----- Data for analysis -----

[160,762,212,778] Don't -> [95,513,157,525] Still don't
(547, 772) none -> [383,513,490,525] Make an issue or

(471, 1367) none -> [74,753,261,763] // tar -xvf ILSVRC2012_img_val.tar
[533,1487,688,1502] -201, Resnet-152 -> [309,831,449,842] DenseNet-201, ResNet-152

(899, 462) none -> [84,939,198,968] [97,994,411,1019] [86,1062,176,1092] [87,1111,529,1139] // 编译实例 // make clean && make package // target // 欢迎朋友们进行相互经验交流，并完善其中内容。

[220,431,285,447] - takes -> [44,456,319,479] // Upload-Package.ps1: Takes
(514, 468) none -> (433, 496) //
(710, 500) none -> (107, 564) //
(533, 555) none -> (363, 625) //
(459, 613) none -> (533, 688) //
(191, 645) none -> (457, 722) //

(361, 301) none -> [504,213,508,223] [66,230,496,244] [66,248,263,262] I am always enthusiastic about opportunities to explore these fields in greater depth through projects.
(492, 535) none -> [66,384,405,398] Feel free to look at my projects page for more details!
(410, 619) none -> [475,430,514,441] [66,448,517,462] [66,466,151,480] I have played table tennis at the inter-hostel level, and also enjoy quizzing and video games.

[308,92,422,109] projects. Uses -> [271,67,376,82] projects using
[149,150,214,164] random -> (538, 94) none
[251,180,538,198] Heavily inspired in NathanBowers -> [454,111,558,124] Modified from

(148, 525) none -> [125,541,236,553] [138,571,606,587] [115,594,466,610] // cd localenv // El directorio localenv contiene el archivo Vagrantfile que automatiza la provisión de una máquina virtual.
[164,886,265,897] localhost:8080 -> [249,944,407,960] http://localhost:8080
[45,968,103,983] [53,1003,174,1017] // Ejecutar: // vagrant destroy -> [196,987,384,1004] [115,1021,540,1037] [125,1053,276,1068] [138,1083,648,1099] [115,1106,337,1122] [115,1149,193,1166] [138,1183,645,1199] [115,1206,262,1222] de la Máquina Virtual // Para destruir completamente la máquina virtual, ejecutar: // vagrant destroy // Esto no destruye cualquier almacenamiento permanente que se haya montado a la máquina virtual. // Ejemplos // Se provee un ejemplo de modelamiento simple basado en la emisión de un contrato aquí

-----

Assignment:
Each line in the data that holds the string "projects" needs to be copied.

Your solution:
(361, 301) none -> [504,213,508,223] [66,230,496,244] [66,248,263,262] I am always enthusiastic about opportunities to explore these fields in greater depth through projects.
(492, 535) none -> [66,384,405,398] Feel free to look at my projects page for more details!
[308,92,422,109] projects. Uses -> [271,67,376,82] projects using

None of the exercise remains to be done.